Giorgio La Pira Costituente
Di Aurelio Rizzacasa
Nel dopoguerra era viva la preoccupazione della possibilità di nuove emergenze totalitarie tanto di destra quanto di sinistra. In quel clima autori quali K. Popper e R. G. Dahrendorf si impegnavano a difendere la democrazia e con essa la libertà di pensiero. Nello stesso periodo G. La Pira viene nominato nel 1946 membro della Costituente e viene designato a far parte della commissione dei settantacinque. Il suo impegno attivo per l’elaborazione della costituzione repubblicana in Italia lo vede autore di una delle due relazioni di presentazione della costituzione stessa.

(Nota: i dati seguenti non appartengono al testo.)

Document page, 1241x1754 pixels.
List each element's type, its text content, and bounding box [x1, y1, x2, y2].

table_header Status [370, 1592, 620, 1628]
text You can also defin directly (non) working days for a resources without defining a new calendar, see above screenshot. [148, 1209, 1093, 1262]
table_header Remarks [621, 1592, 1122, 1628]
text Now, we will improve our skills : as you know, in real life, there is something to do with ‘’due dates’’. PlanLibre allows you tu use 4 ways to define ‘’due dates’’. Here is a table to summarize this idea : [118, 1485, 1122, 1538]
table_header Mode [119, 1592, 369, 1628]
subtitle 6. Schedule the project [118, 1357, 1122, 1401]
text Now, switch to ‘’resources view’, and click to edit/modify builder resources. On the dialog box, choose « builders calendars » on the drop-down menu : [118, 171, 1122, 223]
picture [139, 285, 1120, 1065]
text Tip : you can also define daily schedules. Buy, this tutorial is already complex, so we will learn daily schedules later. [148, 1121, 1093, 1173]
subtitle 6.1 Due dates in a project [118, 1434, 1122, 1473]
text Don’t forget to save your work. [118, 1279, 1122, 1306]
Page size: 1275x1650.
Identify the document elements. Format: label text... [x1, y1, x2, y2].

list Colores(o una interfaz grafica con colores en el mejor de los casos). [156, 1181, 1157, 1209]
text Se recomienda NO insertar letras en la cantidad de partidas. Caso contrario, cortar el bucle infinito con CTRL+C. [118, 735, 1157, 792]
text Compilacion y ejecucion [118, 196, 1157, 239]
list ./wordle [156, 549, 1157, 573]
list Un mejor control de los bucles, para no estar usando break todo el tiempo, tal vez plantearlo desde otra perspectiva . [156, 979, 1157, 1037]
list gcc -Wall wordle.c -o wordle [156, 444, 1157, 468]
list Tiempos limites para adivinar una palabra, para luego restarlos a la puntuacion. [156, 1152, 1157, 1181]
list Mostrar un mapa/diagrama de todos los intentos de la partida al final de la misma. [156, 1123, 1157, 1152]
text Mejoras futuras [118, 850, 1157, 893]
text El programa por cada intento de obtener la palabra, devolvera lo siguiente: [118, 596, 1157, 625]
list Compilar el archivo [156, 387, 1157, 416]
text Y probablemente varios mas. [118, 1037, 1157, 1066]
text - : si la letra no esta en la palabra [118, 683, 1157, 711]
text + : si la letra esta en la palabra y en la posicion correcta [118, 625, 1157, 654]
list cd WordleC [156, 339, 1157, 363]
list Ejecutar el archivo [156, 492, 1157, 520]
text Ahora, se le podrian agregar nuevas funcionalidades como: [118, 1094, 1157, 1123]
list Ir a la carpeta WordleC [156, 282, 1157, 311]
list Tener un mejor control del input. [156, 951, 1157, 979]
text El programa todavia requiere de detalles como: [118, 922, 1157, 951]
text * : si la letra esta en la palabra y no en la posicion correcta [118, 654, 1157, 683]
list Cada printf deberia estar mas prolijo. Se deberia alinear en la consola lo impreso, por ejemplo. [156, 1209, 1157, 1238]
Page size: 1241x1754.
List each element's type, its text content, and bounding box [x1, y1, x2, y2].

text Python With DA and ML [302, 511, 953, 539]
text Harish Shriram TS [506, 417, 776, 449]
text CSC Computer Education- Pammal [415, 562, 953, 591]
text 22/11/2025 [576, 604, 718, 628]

Inoltre, egli partecipa alla formulazione di articoli fondamentali del primo titolo sui diritti e i doveri del cittadino, pertanto, è responsabile in particolare del testo degli articoli 2, 3, 7, 11 e 29 della carta costituzionale. In questa esperienza politica egli è testimone di un’idea di fondo che valorizza il dialogo e che riconosce nella politica il compito fondamentale di attuare un’etica di pacificazione. La Pira del resto, più che essere fautore astratto di un pensiero utopico, manifesta la sua convinzione di poter rappresentare una profezia del regno all’interno della storia dei popoli. Così troviamo questo pensatore cristiano ad avviare un itinerario che doveva portarlo lontano, in un ideale politico nel quale si potesse essere nel nostro tempo operatore e costruttore di pace con il Vangelo in mano. Questa singolare e paradigmatica presenza spirituale offre anche ai nostri giorni un esempio da imitare per dar luogo ad un riarmo spirituale della nostra società. Culturalmente La Pira si ispira ad un pensiero cattolico che trae le radici lontane dai testi biblici e dalle filosofie di Aristotele, nonché di Tommaso d’Aquino, ma nel nostro tempo egli è senz’altro fautore di un personalismo politico che trova il suo fondamento in un’etica sociale che, a sua volta, trova la sua ispirazione nel pensiero neotomista di J. Maritain e nel personalismo comunitario di E. Mounier.